It’s a mistake to set an “arbitrary date” for withdrawal of U.S. troops from Afghanistan, Sens. John McCain (R-AZ), Lindsay Graham (R-SC), and Kelly Ayotte (R-NH) said Tuesday.
Reacting to President Obama’s announcement that the administration plans to reduce the number of U.S. troops in Afghanistan to 9,800 when the combat mission ends this year and have a near total withdrawal of troops by 2016, the senators attacked the withdrawal plan as “a monumental mistake and a triumph of politics over strategy.”
“This is a short-sighted decision that will make it harder to end the war in Afghanistan responsibly,” the Republicans said in a joint statement.
The trio warned that while Obama came into office wanting to end the Bush wars, wars cannot be stopped just because a politician says they must end.
“The President appears to have learned nothing from the damage done by his previous withdrawal announcements in Afghanistan and his disastrous decision to withdraw all U.S. forces from Iraq,” they said. “Today’s announcement will embolden our enemies and discourage our partners in Afghanistan and the region.
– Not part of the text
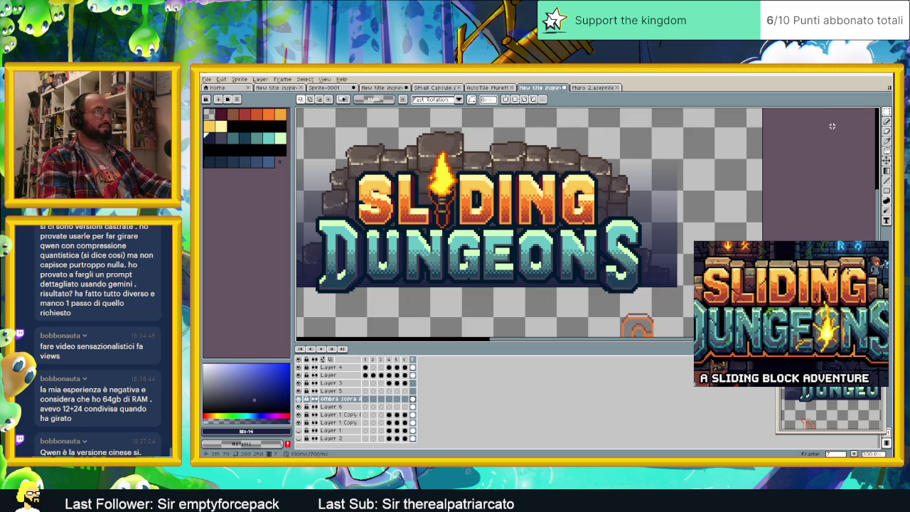
# - Open the shadow layer's properties and try the Darken blend mode
pyautogui.scroll(-1, 658, 193)
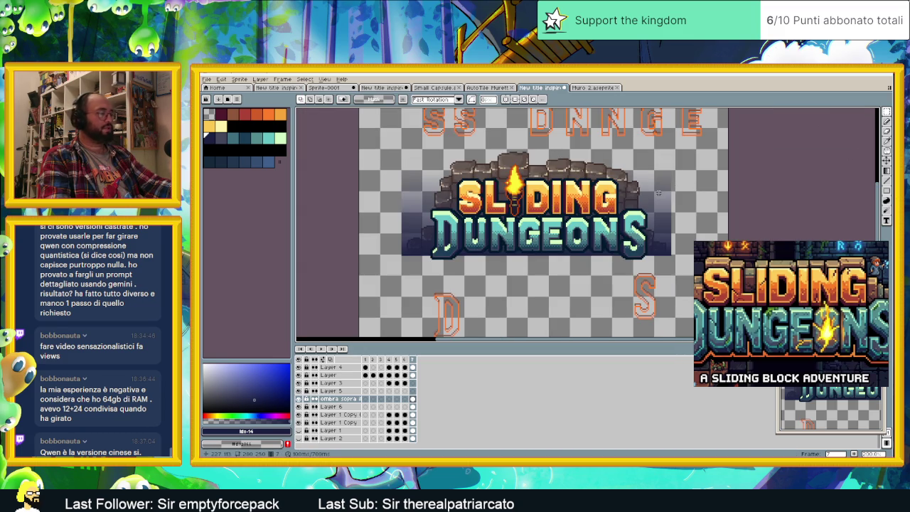
pyautogui.doubleClick(337, 399)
And regardless of anything the President says tomorrow at West Point, his decision on Afghanistan will fuel the growing perception worldwide that America is unreliable, distracted, and unwilling to lead.”
According to McCain, Graham, and Ayotte, instead of withdrawal the administration should have looked to incorporate a limited assistance mission to aid the Afghan Security Forces bring about a “negotiated end to the conflict.”
“The achievement of this goal, and the withdrawal of U.S. troops in Afghanistan, should be determined by conditions on the ground, not by the President’s concern for his legacy,” the threesome charged.
“All wars end. The question is how they end. The war in Iraq has ended in tragedy,” they continued. “And it is difficult to see how we can succeed in Afghanistan when the President tells our enemies that our troops will leave by a date certain whether they have achieved our goals or not.”
House Armed Services Committee Chairman Buck McKeon (R-CA) also criticized the president for taking a politics over strategy approach to the end of the conflict in Afghanistan, but did sound a positive note that the administration met the military’s request for forces in Afghanistan.
“[H]olding this mission to an arbitrary egg-timer doesn’t make a lick of sense strategically,” he said. “Does the President seek to replicate his mistakes in Iraq where he abandoned the region to chaos and failed to forge a real security partnership? We are in Afghanistan because it was the spawning ground of al-Qaeda and the devastating attack on American soil. Those threats still exist. We leave when the Afghans can manage that threat, rather than on convenient political deadlines that favor poll numbers over our security.”
House Speaker John Boehner noted that the “most potentially damaging and completely avoidable is quitting just short of the goal line” but added that he is pleased the level of forces meets what the military has requested.
“It has been my long-standing position that input from our commanders about the conditions on the ground should dictate troop decisions, and not an arbitrary number from Washington,” Boehner said in a statement. “I am pleased that today’s decision supports our military’s request for forces, but I look forward to hearing more specifics on how the proposed troop number will adequately cover the defined missions as well as provide appropriate force protection for our military and civilian personnel.”
According to Obama, however, who made his announcement Tuesday in the Rose Garden, the plan is “a responsible end” to the longest war in U.S. history, which began in 2001.
“The bottom line is, it’s time to turn the page on more than a decade in which so much of our foreign policy was focused on the wars in Afghanistan and Iraq,” Obama said. “When I took office, we had nearly 180,000 troops in harm’s way. By the end of this year, we will have less than 10,000. In addition to bringing our troops home, this new chapter in American foreign policy will allow us to redirect some of the resources saved by ending these wars to respond more nimbly to the changing threat of terrorism, while addressing a broader set of priorities around the globe.”